Pero el evangelio de la transfiguración nos dice todavía algo más. Conviene poner nuestra atención en la exclamación de Pedro: “Señor, qué bueno es que estemos aquí. Vamos a hacer tres tiendas…”.

La fe cristiana es consuelo y serenidad, sí, pero no podemos quedarnos ahí. La fe cristiana es poner los ojos fijos en Jesús; es seguir a Jesús, seguir los pasos de Jesús. Y Jesús desconcertantemente sube a Jerusalén y al Calvario, antes de resucitar.

Pedro tuvo que bajar de la nube y poner los pies en la tierra. La intención de Jesucristo al descubrirles el misterio de su divinidad no era precisamente consolarlos, sino consolarlos para que aceptasen que Él, Jesús, tenía que dar la vida y pasar por la cruz, para resucitar.

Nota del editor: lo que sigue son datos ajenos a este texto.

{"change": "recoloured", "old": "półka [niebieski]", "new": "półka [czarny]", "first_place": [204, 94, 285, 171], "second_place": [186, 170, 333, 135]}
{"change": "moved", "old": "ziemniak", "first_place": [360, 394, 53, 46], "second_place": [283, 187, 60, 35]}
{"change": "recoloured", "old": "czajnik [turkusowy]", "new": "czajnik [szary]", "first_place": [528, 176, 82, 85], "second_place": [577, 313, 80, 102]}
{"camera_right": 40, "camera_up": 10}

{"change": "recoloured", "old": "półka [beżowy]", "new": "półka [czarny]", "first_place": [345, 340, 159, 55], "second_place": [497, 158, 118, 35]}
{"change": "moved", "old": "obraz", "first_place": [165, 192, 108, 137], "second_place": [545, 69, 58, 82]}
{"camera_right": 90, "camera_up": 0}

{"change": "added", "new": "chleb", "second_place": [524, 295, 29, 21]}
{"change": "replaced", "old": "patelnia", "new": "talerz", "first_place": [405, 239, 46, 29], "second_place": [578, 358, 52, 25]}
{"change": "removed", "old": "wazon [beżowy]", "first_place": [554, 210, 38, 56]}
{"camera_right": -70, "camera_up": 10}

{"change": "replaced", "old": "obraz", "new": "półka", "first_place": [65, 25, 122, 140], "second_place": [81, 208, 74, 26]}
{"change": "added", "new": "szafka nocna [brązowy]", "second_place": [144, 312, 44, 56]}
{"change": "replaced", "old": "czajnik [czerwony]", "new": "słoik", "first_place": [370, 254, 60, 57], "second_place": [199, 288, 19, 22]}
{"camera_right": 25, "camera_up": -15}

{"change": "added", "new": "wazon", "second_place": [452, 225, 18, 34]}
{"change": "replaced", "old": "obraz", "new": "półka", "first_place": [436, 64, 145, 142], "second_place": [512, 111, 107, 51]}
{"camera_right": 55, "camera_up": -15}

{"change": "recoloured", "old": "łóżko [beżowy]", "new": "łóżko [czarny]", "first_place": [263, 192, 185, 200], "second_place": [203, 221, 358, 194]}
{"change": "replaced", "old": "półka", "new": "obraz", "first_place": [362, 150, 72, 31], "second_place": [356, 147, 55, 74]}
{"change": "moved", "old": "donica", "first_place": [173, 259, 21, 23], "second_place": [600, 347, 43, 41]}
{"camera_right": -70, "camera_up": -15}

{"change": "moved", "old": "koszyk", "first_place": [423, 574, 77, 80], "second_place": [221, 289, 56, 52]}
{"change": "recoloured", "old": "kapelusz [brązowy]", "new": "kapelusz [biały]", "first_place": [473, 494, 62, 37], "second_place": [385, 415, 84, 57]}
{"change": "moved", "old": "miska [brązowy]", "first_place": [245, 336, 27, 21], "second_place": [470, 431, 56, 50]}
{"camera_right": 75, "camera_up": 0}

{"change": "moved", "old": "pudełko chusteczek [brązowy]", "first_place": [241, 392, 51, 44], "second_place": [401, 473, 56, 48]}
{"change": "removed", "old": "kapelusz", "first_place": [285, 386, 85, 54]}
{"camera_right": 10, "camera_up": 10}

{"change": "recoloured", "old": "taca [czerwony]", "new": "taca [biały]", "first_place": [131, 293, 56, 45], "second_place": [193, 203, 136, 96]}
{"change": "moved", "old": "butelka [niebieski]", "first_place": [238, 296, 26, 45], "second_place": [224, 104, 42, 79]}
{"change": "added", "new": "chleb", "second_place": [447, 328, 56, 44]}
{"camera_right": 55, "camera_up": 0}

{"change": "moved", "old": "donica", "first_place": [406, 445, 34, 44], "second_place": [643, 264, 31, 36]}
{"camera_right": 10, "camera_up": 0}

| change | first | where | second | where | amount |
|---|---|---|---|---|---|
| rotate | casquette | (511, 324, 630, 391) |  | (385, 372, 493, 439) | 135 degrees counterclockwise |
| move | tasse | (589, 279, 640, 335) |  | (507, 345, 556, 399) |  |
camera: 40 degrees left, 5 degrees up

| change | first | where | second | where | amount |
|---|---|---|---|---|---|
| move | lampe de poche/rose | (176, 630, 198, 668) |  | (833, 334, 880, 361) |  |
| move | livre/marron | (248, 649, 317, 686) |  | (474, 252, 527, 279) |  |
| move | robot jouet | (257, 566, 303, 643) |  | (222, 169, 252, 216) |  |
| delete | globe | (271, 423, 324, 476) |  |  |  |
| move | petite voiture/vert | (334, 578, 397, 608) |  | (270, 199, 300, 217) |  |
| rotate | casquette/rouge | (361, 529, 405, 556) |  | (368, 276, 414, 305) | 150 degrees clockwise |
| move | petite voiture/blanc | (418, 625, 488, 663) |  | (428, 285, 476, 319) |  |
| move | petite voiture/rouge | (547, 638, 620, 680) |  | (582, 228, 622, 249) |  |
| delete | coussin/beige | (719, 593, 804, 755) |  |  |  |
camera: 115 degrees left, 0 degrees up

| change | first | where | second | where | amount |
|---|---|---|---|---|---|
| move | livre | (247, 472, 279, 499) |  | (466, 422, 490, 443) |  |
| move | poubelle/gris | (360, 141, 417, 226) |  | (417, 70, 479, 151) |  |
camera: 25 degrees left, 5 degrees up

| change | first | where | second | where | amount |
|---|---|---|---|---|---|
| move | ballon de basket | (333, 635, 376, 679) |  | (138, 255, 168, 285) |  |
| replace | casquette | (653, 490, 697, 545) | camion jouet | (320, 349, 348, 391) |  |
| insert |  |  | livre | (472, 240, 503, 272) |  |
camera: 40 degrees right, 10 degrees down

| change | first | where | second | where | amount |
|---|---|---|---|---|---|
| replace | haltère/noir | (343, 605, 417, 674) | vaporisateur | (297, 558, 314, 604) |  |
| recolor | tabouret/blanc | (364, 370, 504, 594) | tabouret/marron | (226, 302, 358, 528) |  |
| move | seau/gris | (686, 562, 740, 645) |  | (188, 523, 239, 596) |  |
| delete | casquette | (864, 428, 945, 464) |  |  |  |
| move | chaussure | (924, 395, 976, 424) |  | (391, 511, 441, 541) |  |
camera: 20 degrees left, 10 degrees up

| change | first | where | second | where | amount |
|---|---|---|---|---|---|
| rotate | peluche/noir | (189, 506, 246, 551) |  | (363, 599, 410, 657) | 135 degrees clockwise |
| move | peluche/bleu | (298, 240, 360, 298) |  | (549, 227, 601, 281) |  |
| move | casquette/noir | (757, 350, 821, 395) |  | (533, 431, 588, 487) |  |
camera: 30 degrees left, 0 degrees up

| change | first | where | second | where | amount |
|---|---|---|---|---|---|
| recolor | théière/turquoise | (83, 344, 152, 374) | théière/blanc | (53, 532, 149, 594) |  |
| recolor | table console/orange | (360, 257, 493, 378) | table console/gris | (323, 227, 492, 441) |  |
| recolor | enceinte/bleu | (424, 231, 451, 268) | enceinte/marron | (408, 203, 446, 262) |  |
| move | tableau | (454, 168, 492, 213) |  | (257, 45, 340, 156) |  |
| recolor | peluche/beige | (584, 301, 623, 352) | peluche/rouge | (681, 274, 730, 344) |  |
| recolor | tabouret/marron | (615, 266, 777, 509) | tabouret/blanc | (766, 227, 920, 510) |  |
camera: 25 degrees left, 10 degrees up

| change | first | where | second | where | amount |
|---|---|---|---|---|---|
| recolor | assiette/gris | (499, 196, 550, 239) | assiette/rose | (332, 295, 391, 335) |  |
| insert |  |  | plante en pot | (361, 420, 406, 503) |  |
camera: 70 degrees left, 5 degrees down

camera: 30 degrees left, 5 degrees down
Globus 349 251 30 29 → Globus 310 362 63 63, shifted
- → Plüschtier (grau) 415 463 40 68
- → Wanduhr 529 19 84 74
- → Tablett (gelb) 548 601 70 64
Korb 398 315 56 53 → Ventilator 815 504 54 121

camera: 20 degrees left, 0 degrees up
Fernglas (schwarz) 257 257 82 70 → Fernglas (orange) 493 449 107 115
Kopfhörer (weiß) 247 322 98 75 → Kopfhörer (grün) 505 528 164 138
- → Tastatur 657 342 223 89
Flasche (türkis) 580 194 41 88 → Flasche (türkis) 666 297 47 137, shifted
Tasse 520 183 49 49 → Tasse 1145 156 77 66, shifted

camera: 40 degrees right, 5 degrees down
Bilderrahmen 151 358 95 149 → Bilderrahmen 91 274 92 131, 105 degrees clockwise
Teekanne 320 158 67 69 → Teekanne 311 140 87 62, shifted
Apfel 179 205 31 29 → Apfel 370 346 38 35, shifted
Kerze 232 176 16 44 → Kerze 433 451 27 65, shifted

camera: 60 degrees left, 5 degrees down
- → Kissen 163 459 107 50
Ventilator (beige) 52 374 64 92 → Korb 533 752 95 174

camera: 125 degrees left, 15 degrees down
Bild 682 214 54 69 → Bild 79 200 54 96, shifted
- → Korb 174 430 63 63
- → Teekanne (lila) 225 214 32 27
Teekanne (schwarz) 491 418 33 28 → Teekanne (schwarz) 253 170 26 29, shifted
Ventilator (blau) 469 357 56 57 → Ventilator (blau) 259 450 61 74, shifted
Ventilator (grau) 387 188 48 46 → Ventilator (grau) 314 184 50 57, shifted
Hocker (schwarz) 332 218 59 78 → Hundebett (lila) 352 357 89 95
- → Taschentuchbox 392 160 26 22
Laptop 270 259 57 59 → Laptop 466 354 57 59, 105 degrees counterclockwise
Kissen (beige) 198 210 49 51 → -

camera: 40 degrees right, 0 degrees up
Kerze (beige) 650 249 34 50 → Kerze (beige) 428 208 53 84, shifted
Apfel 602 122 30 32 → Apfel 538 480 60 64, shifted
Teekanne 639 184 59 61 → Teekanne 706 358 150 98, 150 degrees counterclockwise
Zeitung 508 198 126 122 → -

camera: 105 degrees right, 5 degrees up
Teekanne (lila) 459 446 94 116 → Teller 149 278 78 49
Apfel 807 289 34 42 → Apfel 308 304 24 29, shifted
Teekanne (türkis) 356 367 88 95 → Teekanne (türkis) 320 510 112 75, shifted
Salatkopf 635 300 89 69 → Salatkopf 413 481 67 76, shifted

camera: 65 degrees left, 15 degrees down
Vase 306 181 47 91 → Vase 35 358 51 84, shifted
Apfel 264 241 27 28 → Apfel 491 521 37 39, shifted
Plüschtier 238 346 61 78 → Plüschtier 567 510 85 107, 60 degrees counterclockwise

Nosotros cristianos y discípulos de Jesús creemos y esperamos en el consuelo de una vida eterna y feliz. Pero como discípulos de Jesús, nuestra vocación y nuestra misión en este mundo y en esta sociedad, es estar dispuestos a seguir a Jesús perseguido y crucificado, que da la vida por los pobres, los pecadores y por todos.

Por eso, a nosotros, sus discípulos, se nos llama a la misión de salir hacia el prójimo y amarlo como a mí mismo, y como Cristo nos ha amado. Es decir, que debo cuidar y salvar mi vida, sí, pero también, debo estar dispuesto a dar la vida, si es preciso.

Esta misión tiene muchas probabilidades de ser un camino de cruz. Pero es el camino de Jesús, es el camino del amor, y la postre, lo sabemos ciertamente, es el camino de la vida eterna, plena y feliz.